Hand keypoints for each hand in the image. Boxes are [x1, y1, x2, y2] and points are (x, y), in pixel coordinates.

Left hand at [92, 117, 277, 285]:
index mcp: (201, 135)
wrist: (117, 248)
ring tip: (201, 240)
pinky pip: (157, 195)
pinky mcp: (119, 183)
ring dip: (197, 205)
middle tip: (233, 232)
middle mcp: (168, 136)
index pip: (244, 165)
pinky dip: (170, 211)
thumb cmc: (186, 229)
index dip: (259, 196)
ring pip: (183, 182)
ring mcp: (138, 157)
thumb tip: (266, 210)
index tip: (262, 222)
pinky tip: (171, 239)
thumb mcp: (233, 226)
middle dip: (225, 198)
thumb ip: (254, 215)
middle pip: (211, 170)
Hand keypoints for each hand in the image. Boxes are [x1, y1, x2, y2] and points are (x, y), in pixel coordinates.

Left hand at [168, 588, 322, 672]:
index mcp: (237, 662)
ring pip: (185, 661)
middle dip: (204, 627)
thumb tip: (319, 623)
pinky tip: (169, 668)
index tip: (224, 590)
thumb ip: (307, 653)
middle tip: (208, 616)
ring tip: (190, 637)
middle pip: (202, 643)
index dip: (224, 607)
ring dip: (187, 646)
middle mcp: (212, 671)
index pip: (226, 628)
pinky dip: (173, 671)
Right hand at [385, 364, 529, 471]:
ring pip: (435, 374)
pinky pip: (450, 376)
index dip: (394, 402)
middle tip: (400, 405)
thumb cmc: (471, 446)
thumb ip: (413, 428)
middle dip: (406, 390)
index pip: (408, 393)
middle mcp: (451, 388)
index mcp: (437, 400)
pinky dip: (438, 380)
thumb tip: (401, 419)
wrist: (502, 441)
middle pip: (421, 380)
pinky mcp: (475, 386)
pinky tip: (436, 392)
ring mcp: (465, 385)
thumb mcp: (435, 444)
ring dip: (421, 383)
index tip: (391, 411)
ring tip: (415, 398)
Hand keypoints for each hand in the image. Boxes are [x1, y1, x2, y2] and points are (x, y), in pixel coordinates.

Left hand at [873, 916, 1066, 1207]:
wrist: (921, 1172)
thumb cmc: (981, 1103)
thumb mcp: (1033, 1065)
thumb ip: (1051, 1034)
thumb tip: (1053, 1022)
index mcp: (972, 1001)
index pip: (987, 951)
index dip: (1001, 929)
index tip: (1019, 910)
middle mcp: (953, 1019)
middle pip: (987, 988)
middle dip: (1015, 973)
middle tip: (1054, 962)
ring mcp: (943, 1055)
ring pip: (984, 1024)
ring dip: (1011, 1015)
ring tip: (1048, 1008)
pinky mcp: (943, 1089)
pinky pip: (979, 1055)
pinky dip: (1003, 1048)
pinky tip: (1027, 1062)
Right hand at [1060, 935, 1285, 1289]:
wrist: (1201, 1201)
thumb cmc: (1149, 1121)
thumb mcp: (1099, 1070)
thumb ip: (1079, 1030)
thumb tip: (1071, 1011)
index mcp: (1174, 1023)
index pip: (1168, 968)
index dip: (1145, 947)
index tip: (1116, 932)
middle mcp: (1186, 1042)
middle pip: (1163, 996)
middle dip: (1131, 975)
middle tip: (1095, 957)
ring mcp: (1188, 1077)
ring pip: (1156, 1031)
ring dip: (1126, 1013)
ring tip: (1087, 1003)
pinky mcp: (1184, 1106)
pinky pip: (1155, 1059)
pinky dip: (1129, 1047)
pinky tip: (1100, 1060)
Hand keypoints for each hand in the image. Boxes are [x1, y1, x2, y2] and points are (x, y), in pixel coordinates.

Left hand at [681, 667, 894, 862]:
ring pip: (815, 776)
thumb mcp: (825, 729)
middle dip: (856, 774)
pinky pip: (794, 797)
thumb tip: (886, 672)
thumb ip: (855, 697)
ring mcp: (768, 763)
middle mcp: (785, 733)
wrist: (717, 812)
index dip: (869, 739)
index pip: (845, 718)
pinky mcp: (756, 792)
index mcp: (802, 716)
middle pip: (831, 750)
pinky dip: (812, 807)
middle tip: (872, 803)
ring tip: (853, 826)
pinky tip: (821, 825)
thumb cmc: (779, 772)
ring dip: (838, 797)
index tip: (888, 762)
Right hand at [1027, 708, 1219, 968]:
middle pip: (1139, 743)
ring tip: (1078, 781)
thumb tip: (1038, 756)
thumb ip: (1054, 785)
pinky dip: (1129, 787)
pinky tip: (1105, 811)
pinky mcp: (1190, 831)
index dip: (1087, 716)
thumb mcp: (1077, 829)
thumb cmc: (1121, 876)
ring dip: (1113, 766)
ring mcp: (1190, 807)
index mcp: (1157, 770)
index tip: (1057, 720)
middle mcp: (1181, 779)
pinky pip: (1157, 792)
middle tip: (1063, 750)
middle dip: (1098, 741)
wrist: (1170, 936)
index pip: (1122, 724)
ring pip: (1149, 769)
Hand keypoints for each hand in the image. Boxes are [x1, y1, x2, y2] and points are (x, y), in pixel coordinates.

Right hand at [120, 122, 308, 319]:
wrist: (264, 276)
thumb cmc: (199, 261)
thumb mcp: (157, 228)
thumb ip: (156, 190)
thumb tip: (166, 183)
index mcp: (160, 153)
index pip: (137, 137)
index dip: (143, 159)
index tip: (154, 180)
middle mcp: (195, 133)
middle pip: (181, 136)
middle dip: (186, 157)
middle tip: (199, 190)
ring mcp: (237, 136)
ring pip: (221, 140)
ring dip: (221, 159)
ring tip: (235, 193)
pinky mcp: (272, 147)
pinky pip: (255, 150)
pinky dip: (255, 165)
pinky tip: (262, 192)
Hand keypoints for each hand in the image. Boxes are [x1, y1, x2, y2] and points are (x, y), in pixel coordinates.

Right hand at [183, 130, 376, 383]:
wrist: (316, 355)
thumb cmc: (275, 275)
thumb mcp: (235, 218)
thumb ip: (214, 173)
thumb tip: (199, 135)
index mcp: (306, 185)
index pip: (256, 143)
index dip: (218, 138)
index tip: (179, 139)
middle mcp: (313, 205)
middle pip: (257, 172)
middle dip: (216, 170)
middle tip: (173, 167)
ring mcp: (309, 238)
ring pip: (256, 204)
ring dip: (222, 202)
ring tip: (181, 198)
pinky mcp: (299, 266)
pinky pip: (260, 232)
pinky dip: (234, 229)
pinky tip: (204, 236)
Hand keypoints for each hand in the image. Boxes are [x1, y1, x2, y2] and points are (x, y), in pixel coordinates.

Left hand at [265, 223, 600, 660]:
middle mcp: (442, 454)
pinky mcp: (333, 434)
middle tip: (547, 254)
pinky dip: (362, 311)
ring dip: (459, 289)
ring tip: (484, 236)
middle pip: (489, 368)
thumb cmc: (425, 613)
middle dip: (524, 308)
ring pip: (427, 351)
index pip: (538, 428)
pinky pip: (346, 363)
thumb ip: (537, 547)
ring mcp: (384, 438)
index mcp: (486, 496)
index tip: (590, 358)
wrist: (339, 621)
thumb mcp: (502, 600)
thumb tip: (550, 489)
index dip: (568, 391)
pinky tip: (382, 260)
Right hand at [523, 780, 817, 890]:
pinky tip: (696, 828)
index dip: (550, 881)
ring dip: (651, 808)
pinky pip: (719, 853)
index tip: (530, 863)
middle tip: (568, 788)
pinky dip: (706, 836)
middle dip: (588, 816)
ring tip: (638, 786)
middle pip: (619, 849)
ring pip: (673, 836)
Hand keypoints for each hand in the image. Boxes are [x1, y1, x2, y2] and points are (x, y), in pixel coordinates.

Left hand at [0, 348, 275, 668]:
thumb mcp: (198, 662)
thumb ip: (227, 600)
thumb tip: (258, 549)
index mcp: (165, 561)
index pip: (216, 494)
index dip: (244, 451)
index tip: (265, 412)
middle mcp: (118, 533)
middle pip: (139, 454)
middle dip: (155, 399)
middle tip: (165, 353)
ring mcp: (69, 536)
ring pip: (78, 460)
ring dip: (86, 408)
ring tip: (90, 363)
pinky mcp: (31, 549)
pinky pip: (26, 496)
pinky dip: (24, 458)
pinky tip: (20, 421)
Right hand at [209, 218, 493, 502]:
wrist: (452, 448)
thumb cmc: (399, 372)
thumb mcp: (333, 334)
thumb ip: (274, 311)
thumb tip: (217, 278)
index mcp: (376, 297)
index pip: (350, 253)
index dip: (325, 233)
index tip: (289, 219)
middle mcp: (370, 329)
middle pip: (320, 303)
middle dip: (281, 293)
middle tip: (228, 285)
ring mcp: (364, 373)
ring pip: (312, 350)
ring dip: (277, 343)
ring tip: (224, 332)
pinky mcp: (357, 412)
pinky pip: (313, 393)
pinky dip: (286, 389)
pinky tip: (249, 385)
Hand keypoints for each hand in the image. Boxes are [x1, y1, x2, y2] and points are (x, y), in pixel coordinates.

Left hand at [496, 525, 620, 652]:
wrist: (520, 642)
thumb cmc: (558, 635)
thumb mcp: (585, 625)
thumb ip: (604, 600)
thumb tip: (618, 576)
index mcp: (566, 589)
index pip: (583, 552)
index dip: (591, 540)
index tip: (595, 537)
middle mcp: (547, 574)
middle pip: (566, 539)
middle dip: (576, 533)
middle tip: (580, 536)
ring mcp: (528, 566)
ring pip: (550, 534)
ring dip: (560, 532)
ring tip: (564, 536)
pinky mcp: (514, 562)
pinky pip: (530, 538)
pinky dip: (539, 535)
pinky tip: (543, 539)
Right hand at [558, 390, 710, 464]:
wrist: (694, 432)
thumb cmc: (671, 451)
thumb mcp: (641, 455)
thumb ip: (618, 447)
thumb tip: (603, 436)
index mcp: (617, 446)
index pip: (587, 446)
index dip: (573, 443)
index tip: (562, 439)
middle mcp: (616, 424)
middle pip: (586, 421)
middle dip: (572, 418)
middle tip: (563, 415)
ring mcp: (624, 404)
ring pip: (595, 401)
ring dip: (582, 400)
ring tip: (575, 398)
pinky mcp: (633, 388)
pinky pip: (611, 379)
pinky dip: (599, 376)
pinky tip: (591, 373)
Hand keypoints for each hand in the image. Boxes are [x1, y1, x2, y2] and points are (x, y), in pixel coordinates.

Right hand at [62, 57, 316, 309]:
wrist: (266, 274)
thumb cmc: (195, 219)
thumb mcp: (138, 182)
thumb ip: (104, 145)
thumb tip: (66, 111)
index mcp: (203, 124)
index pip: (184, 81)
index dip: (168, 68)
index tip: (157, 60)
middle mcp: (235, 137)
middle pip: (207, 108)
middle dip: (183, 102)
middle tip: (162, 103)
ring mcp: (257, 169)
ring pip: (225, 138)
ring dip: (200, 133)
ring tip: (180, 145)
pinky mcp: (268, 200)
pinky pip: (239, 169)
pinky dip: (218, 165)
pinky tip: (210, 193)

- - - -

# [WHAT NEEDS TO BE DONE]
Read each line of the material, and wherever the word "Right" turns up, copy that line.

# [TASK RESPONSE]
Right hand at [385, 364, 529, 471]:
Right hand at [1060, 935, 1285, 1289]:
Right hand at [1027, 708, 1219, 968]:
Right hand at [120, 122, 308, 319]:
Right hand at [183, 130, 376, 383]:
Right hand at [523, 780, 817, 890]:
Right hand at [209, 218, 493, 502]:
Right hand at [558, 390, 710, 464]:
Right hand at [62, 57, 316, 309]:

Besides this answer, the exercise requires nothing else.